Deobfuscate Javascript Using MS Tools

Several readers sent me email asking how to decipher Javascript code without doing it manually. There are actually several tools out there that can help you. Malzilla, SpiderMonkey, and Rhino seem to be the most popular. But I found that there are some tools from Microsoft that can get at the deobfuscated code without breaking a sweat!

Let’s have a look at a couple of little-known tools that you can use to decrypt Javascript: Microsoft Script Debugger, Microsoft Script Editor, and Microsoft Internet Explorer 8. The Script Debugger is a minimal, stand-alone application that offers traditional debugging features. The Script Editor is far more robust but is bundled with Microsoft Office 2000 through Office 2003. Finally, IE8 has a JS debugger built in that’s accessible from Developer Tools.

Before you get started, do keep in mind that when using a debugger, you *will* be executing potentially harmful malicious code so take the necessary precautions!

Script Debugger
Microsoft Script Debugger is free and can be obtained here . To activate the debugger, you first need to enable script debugging in Internet Explorer by making sure both of the “script debugging” options are unchecked.

Here we have an actual malicious script.

Launch IE and ensure you set the “Break at Next Statement” from the “Script Debugger” menu item before running the script.

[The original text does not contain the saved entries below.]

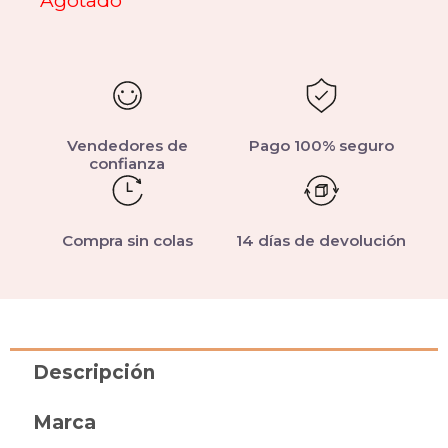
Agotado
Vendedores de
Pago 100% seguro
confianza
Compra sin colas
14 días de devolución
Descripción
Marca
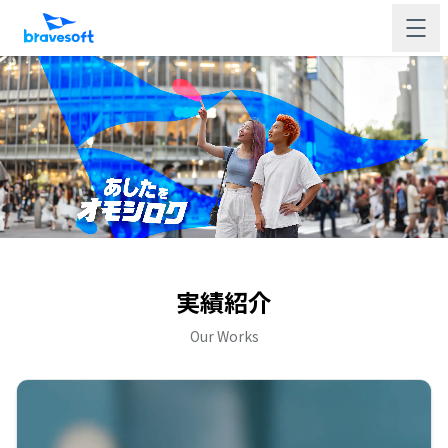
実績紹介
Our Works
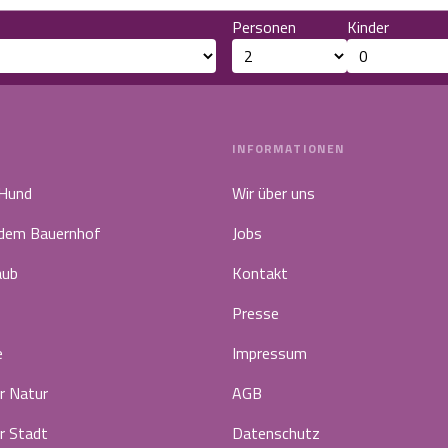
Personen
Kinder
INFORMATIONEN
 Hund
Wir über uns
 dem Bauernhof
Jobs
aub
Kontakt
Presse
e
Impressum
r Natur
AGB
r Stadt
Datenschutz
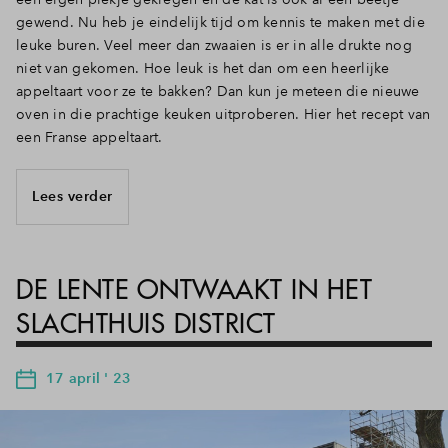
gewend. Nu heb je eindelijk tijd om kennis te maken met die
leuke buren. Veel meer dan zwaaien is er in alle drukte nog
niet van gekomen. Hoe leuk is het dan om een heerlijke
appeltaart voor ze te bakken? Dan kun je meteen die nieuwe
oven in die prachtige keuken uitproberen. Hier het recept van
een Franse appeltaart.
Lees verder
DE LENTE ONTWAAKT IN HET
SLACHTHUIS DISTRICT
17 april ' 23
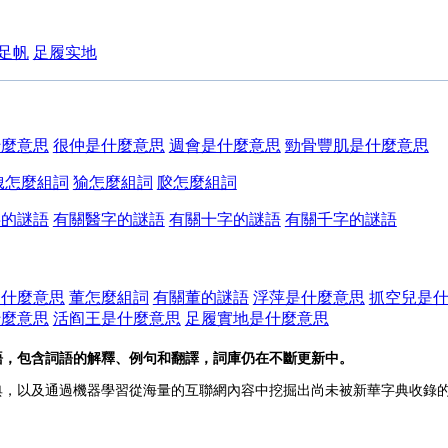
足帆
足履实地
什麼意思
很仲是什麼意思
週會是什麼意思
勁骨豐肌是什麼意思
㹭怎麼組詞
㺄怎麼組詞
㼎怎麼組詞
字的謎語
有關醫字的謎語
有關十字的謎語
有關千字的謎語
是什麼意思
董怎麼組詞
有關董的謎語
浮萍是什麼意思
抓空兒是
什麼意思
活阎王是什麼意思
足履實地是什麼意思
語，包含詞語的解釋、例句和翻譯，詞庫仍在不斷更新中。
典，以及通過機器學習從海量的互聯網內容中挖掘出尚未被新華字典收錄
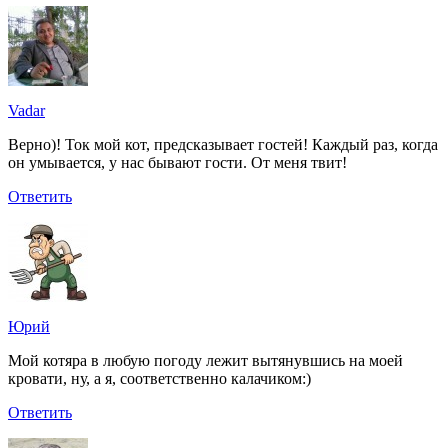
Vadar
Верно)! Ток мой кот, предсказывает гостей! Каждый раз, когда
он умывается, у нас бывают гости. От меня твит!
Ответить
Юрий
Мой котяра в любую погоду лежит вытянувшись на моей
кровати, ну, а я, соответственно калачиком:)
Ответить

Script Debugger will then launch and you should see something like this.

Step through the code until you get to the very end but don’t let it get past this point yet. While you are here, you can enter the value “hTNiNQic” in the “Command Window” and you can see what’s being stored.

When you step through (by clicking on Debug > Step Into), another window will appear. This are the results of the eval in the code which is the second layer of obfuscated code.

Again, have it go through to the very end but stop it before the last step. This time enter “uXGJZXGp” and you’ll see what’s there.

Step through once again and the final eval will be deobfuscated.

You can now copy the code from this third window since this is the final deobfuscated code.

Simple right?!

Script Editor
Let’s now have a look at Microsoft Script Editor. You need Microsoft Office 2003 (or 2000) but you don’t have to install the entire suite. Choose the custom install and disable everything except for the following:

We’ll use the same malicious script and activate Script Editor the same way as described above. You should see the following when the program loads.

Just go to the very end of the script and just before the last statement, place your cursor in front, right-click and select “Run to Cursor”.

At this point, the Script Editor will stop just before performing the eval. In the “Immediate” window, you can enter variables to see what is being stored in there.

Step through the eval and Script Editor opens another instance.

Once again, go to the very end, place your cursor in front of the last statement, and run to the cursor once again.

A third instance should open and you should now see the final rendered deobfuscated code.

IE8 Developer Tools
A third tool that you can use to analyze malicious Javascript is built right into Microsoft Internet Explorer 8, specifically, the script debugger in the Developer Tools feature. Launch IE8 and then go to Tools > Developer Tools before opening the script. A new window will open and you can begin debugging.

Go the end of the script and just before the last step, insert a breakpoint by right-clicking and selecting the option from the context menu.

When you run through the code, the debugger will stop before proceeding. What’s cool about this tool is that all the local variables are enumerated and populated as the code runs. Go ahead and click on the “Locals” tab and see the values stored in all the variables.

When you step through, another set of undefined variables will show up in the “Locals” tab.

Add another breakpoint before the last step.

Finally, the script is deobfuscated!

This is probably the best tool out of the three.

Caveats
There are a few things to consider before using any one of these tools. First and foremost, you will be executing potentially malicious code so protect your PC by using the tools in a VM.

Secondly, these tools only work with IE. Some scripts could be written to have a different behavior if running in Firefox or Chrome. Most of the time, IE is the preferred platform but keep this in mind anyway.

Not all scripts will be deobfuscated this easily. You may have to figure things out along the way such as where to insert breakpoints, clearing cookies, stitching sections together, etc.

Aside from the disadvantages, it can be useful to use a debugger. Take, for example, this code (I deliberately used conditional compilation so this would look tricky). If you were to *quickly* run through this in your head, what would you think the alert box say?

/*@cc_on
@set @var=1-1;
/*@if (@var==0)
alert("one");
@elif (@var)
alert("two");
@else @*/
alert("three");
/*@end
@*/

If you said “one”, you would be wrong. It would pop up with “two”. It’s an easy mistake to make if you looked at this very quickly or was too tired, etc. A debugger might help in tricky situations like this. Incidentally, if you run this code using Firefox, a “three” would popup so be sure to remember point two above.

I’m in the process of trying out various tools to see how they fare against live malicious Javascript code. I’ll post the article as soon as possible as I’ve had a lot of requests from folks on this subject.